Philips 272B7QUBHEB business monitor
The monitor, which employs an IPS panel with WLED backlight has a resolution of 2560 x 1440 and a 16 x 9 aspect ratio. The high resolution of the QHD panel will be appreciated by many business users as it can display 70 rows of a 30 column spreadsheet – if you are happy to view 10 or 11pt type.
It has a frameless black bezel on three sides with the lower one being just one inch. The controls are all located conveniently under the RH lower edge of this bezel with the associated captions (although somewhat small) being printed on the face and there is a pop-up web cam built into the top of the monitor.
The unit is just a fraction over 24 inches wide and so lends itself to the increasingly common multi-display set-ups. Its spring-counterbalanced stand provides a wide range of movements so that it can be set to the most convenient viewing position. In fact, from the position when the lower edge of the bezel is within one inch of the desktop it can be moved vertically up through a range of 150mm and tilted over the range 30 to -5 degrees as well as being slewed laterally so that it can be adjusted to the best position for everyday use as well as for when using the built-in webcam. However, the IPS panel gives a very wide viewing angle without really affecting the colours so one rarely needs to swivel the screen through the wide range that the stand allows.

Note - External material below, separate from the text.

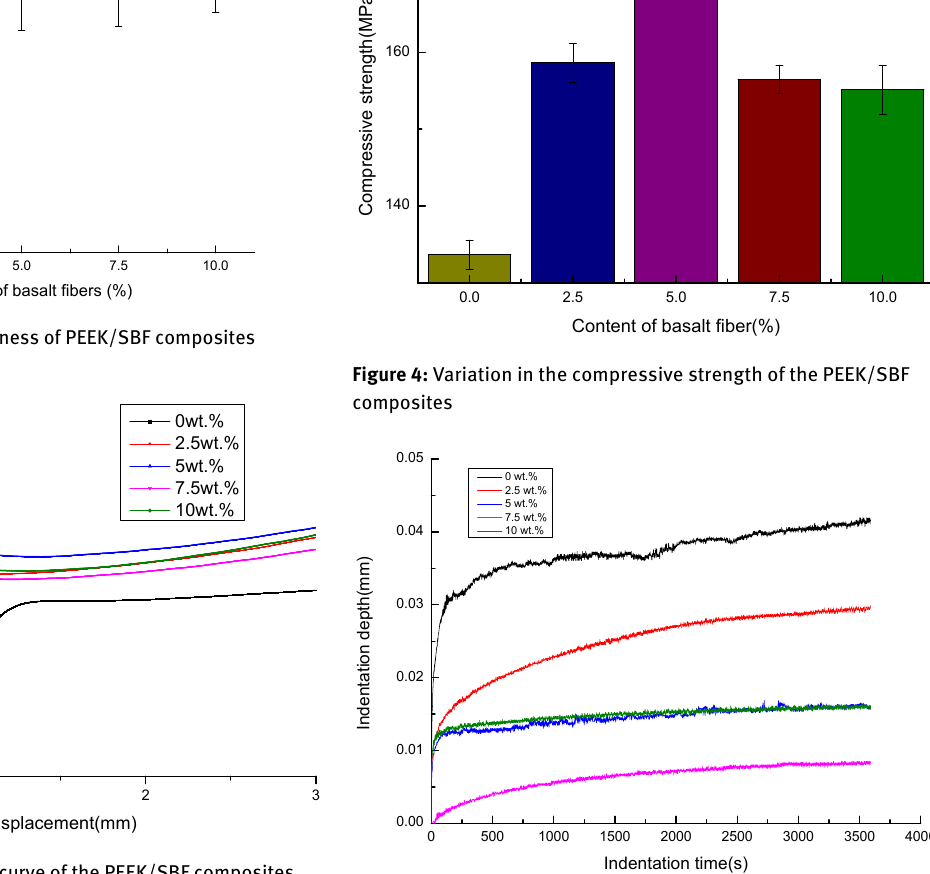
Figure 5: Variation in indentation depth of PEEK/SBF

Smartimage, accessed via one of the pushbuttons, provides a range of viewing choices including Office, Photo, Game, Movie and Economy which enable the user to switch quickly between modes. In addition, there is LowBlue Mode which many might find useful as studies have shown that shortwave-length blue light rays from LED displays can cause eye damage and can affect vision over time.
The IR sensor in the lower bezel is used to activate the power save mode which reduces consumption by up to 80% when one moves away from the screen. When one returns the previous screen brilliance will be restored.

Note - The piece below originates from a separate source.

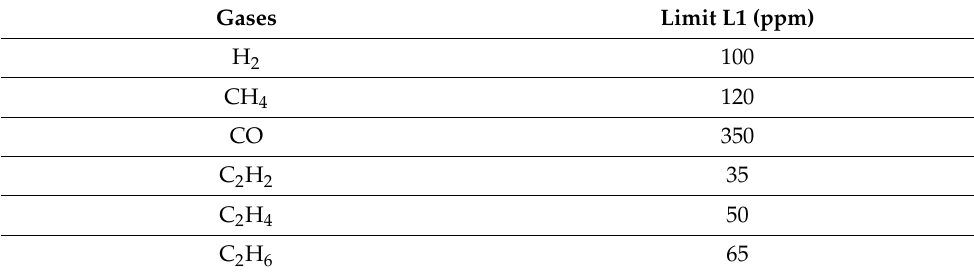
Table 6. Limit L 1 specified for each gas and its values that cannot be exceeded.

The webcam is mounted into a retractable housing about 9cm wide which when raised projects about 2.5cm above the top bezel. When not required the webcam can be pushed down so that it sinks flush with the bezel and there is no chance that it could open the door to snoopers. As well as being used for Skype etc., it supports Windows Hello which is a Windows 10 feature allowing facial recognition login security.

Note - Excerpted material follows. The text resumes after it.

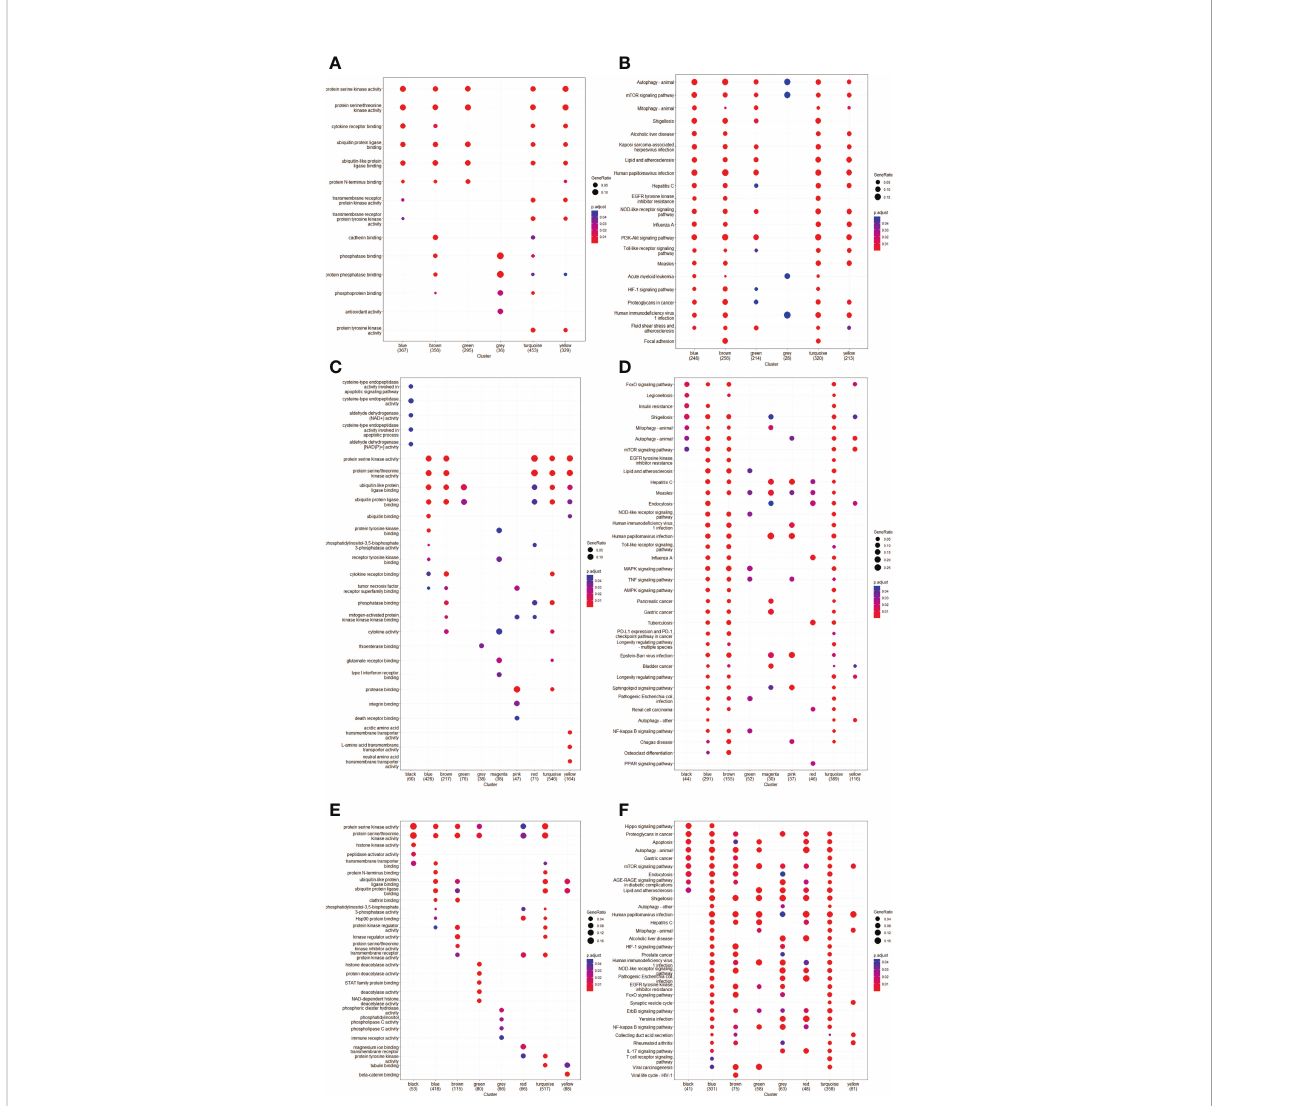
FIGURE 3 Gene ontology (GO) and Kyoto Encyclopedia of Genes and Genomes (KEGG) pathway enrichment analyses of ATGs in Key modules. (A, C, E) The GO enrichment analysis of the modules in GSE8157 (A) , GSE43264 (C) and GSE106724 (E) ; X-axis is -log10 of p -value and p < 0.05 was considered statistically signi fi cant. Y-axis shows the biological processes. (B, D, F) KEGG s ubpathway enrichment analysis of the modules in GSE8157 (B) , GSE43264 (D) and GSE106724 (F) ; X-axis is -log10 of p -value and p < 0.05 was considered statistically signi fi cant. Y-axis shows the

Connectivity is as one would expect for an advanced business monitor. In addition to the standard HDMI there is DisplayPort, RJ45 and USB-C. When using the DisplayPort the daisy-chaining function, for which there is both input and output ports, there is the choice of Clone or Extend.
The monitor also supports Display Port Alternate Mode for USB Type-C. This is increasingly incorporated in modern laptops and is a functional extension of USB-C to enable it to carry video, audio, data, and network signals over the USB-C cable. This, in conjunction with the built-in USB hub which provides 4 ports, one of which is fast charging, is very useful in minimising cable clutter as well as enabling quick and easy docking of one’s laptop. However, for those notebooks that are not capable of being charged through a USB-C port there is a 19V 3.42A DC output socket on the LH rear of the monitor. The monitor also supports Intel NUC mini PC and other compatible devices.
Available on Amazon priced at £540.15 this is an expensive monitor which performs well and offers advanced features and would probably suit business users who use their laptop on the move and so need quick and easy docking. However, in order to obtain full benefit one needs to have, or be aiming to buy, a laptop that supports USB-C DP Alt mode for video transmission.